Un rapport formule 40 propositions pour améliorer la politique familiale

Enfance et famille

Selon une mission parlementaire, la politique familiale « doit redevenir une politique universelle de soutien à toutes les familles ».

Au terme d’un an de travaux, la mission d’information de l’Assemblée nationale « sur l’adaptation de la politique familiale française aux défis de la société du XXIe siècle » a rendu public son rapport début juillet 2020. Après un état des lieux – sur les allocations et prestations familiales, l’accueil des jeunes enfants, le versement des pensions alimentaires… -, la mission énonce une série de 40 propositions pour améliorer cette politique. Si l’ensemble des dispositifs sont « pertinents et même interdépendants », estiment les rapporteurs, « l’objectif de soutien à l’ensemble des femmes et des hommes qui décident d’avoir des enfants a été perdu de vue ces dernières années ». « De l’accueil du jeune enfant à l’accompagnement de nos aînés, y compris dans des circonstances aussi difficiles que celles que la France vient de traverser, la politique familiale doit accompagner les individus à tout âge. Elle doit redevenir une politique universelle de soutien à toutes les familles », plaident les parlementaires ayant participé à la mission.

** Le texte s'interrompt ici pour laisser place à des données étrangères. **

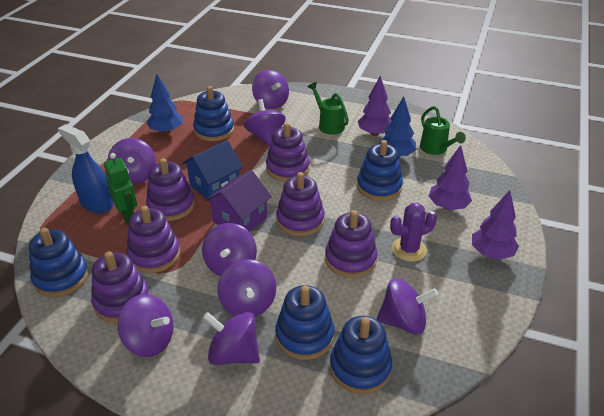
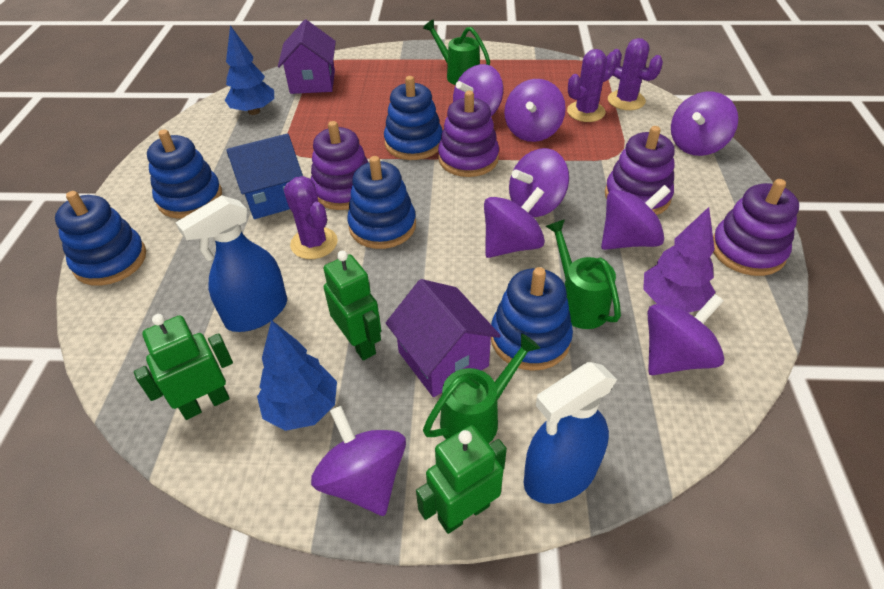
blue spray bottle: 1 -> 2
green robot: 1 -> 3
green watering can: 2 -> 3
purple cactus: 1 -> 3
purple house: 1 -> 2
purple stacking toy: 6 -> 4
purple tree: 3 -> 1

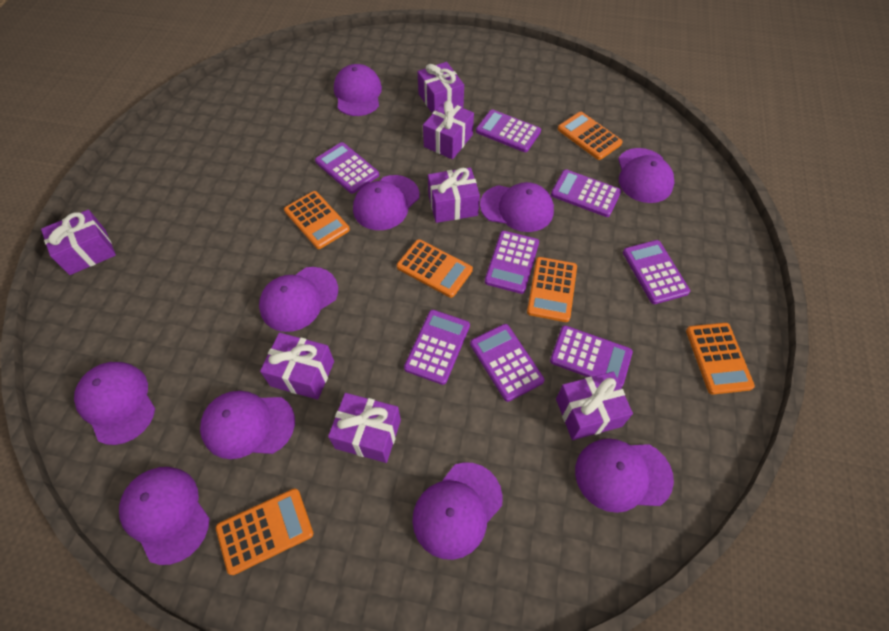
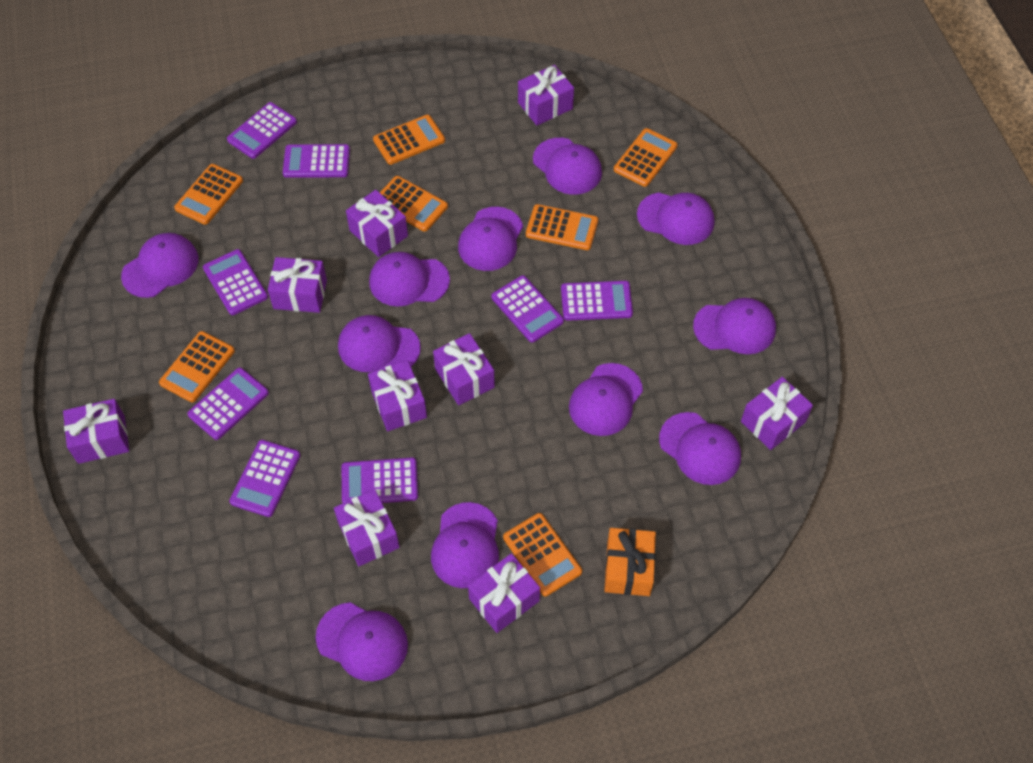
orange calculator: 6 -> 7
orange gift: 0 -> 1
purple cap: 10 -> 11
purple gift: 7 -> 9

Voici les 40 propositions du rapport :

  • Proposition n° 1 : mettre fin à la modulation des allocations familiales en fonction des revenus.
  • Proposition n° 2 : mener une réflexion sur le versement des allocations familiales dès le premier enfant, dont le montant pourrait être fixé à 85 euros pour le premier enfant, 160 euros pour le deuxième et 250 euros pour le troisième enfant.
  • Proposition n° 3 : relever le plafond du quotient familial pour le porter à 1 800 euros par demi-part.
  • Proposition n° 4 : mener une réflexion sur la possibilité d’accorder une part fiscale supplémentaire par enfant à partir du deuxième enfant.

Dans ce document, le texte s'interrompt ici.